> **Selected text**
Why does one stand alone anti-spyware program (just as an example) take up 10MB on my machine but a similar anti-spyware program
takes up 150MB? They both have a GUI; have real time scans; scan for spyware, adware, trojans, keyloggers, rootkits; automatic
signature definition updates; allow the user to configure what gets scanned, when it gets scanned, etc. etc. And they’re both
Other than one program having a fancier dashboard, they seem to be almost identical in functionality and they’ve been rated just
about equal by various reviewers. Does the larger program hog more CPU resources simply because it is larger?
I’m sure it’s kinda strange to the non technical person, but what you describe is very, very common. Programs that do similar
things are often dramatically different in both size, and speed.
The answer’s actually fairly complex, since there are many things that factor in – every thing from a variety of choices made by
the software’s designer, to the age of the product.

> **Records contained in a dataset**

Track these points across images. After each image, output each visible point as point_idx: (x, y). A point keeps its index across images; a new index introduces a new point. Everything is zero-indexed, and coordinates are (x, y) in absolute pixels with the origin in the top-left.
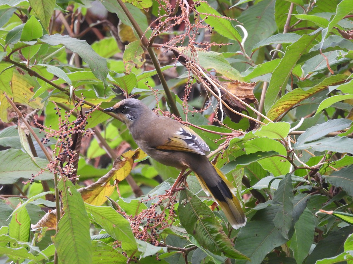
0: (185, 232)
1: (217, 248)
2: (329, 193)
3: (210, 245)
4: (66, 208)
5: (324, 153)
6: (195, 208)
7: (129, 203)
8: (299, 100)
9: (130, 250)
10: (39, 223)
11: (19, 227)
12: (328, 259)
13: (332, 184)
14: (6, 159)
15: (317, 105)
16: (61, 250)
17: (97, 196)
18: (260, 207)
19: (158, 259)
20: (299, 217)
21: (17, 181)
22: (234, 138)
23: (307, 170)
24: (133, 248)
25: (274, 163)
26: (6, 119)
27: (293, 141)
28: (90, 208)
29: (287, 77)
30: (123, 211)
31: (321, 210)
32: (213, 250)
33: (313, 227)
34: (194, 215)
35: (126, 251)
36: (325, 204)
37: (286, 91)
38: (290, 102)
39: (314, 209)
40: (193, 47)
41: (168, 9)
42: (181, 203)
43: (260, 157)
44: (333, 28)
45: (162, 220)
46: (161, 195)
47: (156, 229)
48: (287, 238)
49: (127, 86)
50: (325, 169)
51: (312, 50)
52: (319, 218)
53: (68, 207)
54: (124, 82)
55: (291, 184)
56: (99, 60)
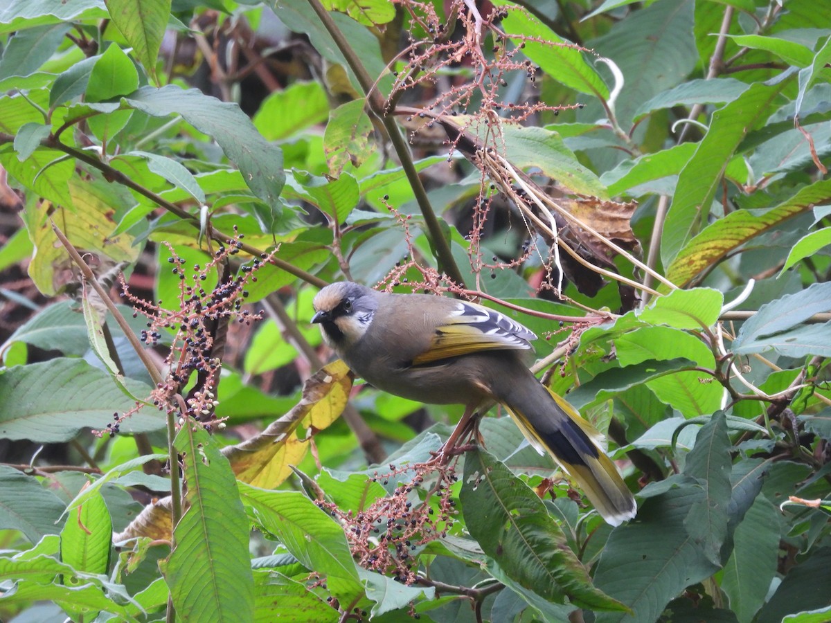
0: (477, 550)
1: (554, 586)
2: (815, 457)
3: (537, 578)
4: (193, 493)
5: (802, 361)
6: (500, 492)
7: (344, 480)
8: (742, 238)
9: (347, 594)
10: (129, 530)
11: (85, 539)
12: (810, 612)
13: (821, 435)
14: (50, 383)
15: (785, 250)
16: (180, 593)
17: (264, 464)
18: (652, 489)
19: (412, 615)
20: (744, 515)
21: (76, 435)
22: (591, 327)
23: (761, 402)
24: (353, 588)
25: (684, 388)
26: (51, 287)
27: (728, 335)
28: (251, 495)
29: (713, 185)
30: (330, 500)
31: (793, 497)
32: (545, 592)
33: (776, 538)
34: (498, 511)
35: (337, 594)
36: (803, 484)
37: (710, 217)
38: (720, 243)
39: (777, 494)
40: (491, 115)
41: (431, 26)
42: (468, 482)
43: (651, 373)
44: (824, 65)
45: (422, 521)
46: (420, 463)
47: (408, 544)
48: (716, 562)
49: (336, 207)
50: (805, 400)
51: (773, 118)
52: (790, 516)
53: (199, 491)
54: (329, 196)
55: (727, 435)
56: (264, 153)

> **Activity**
Return the complete text above about why two similar anti-spyware programs differ in size, reproduced word for word.

> **Result**
Why does one stand alone anti-spyware program (just as an example) take up 10MB on my machine but a similar anti-spyware program
takes up 150MB? They both have a GUI; have real time scans; scan for spyware, adware, trojans, keyloggers, rootkits; automatic
signature definition updates; allow the user to configure what gets scanned, when it gets scanned, etc. etc. And they’re both
Other than one program having a fancier dashboard, they seem to be almost identical in functionality and they’ve been rated just
about equal by various reviewers. Does the larger program hog more CPU resources simply because it is larger?
I’m sure it’s kinda strange to the non technical person, but what you describe is very, very common. Programs that do similar
things are often dramatically different in both size, and speed.
The answer’s actually fairly complex, since there are many things that factor in – every thing from a variety of choices made by
the software’s designer, to the age of the product.